Nevertheless, digital retail remains the focus for Sulyok and his team. Green Man Gaming sells digital game keys that are used on numerous competitive retail platforms, including Steam and Ubisoft’s UPlay. It also sells games for Nintendo Switch and PlayStation 4. Even so, the firm estimates that it has less than 1% of global digital gamer accounts, and this will be partially due to the dominance of certain digital stores (Steam in particular). Sulyok believes this shows the level of growth opportunity that Green Man Gaming has, but it also highlights just how strong its competition is.

“Now there are months where only a fraction of the games that are being sold are on Steam.”

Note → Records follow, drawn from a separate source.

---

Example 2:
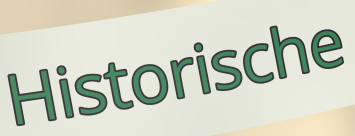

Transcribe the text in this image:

Historische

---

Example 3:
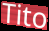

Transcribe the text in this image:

Tito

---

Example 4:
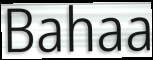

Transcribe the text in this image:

Bahaa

“There is a transition taking place, with the world moving away from physical retail and into a global digital network,” Sulyok says. “That allows somebody who has a solid technical platform, with the ability to sell games in 16 different currencies in the way we do, in multiple languages, with 80-odd different payment systems, all around the world simultaneously. That platform, combined with the decline in physical retail, gives you a real opportunity.

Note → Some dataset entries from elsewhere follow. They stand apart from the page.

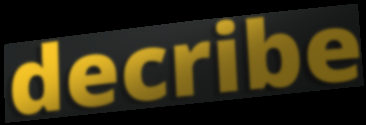
decribe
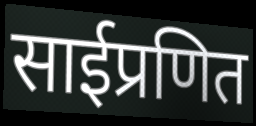
साईप्रणित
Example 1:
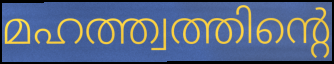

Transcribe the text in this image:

മഹത്ത്വത്തിന്റെ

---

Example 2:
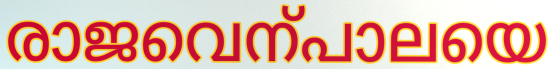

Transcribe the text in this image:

രാജവെന്പാലയെ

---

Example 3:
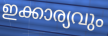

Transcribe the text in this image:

ഇക്കാര്യവും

“When you combine it with the fragmentation that we see right now in the marketplace… every week, almost, there’s another platform being rolled out. Every single week another publisher deciding to roll out games on their own platform, instead of Steam.

“Back in 2010 when we first started selling third-party DRM games on Green Man Gaming, 90% of the games were on Steam. Now there are months where only a fraction of the games that are being sold are on Steam. You are seeing big titles like all of the EA games, all of the Ubisoft games, being sold via different platforms. Some of the biggest forecast games coming in the fourth quarter are going to not be on Steam. There’s a fragmentation taking place. One of the biggest games of 2017 wasn’t on Steam.

“Fragmentation, combined with our global reach, with the shift from physical to digital, gives great opportunity.”

Compared with some of the other UK companies that have floated in recent months, Green Man Gaming is a relative newcomer. It was officially formed in 2009 and didn’t go live until May 2010.

“I remember nine years ago, in a small little office, myself and [founding director] David Clark briefing you and [former MCV editor] Michael French about this little company that wanted to buy and sell digital computer games,” Sulyok concludes. “Now, wind the clock forward nine years, we have a successful company that has 100 people engaged with it right now. We have customers in 195 countries around the world. We sell in four different languages. And we are selling millions of games a year. It’s a good little business.

“We have a great team of people working in this office. We have made very sure that over the years that people who have joined have a bit of the company. So there will hopefully be a number of people smiling if this goes well. We have an amazing customer base, brilliant business partners and a great team driving things forward.”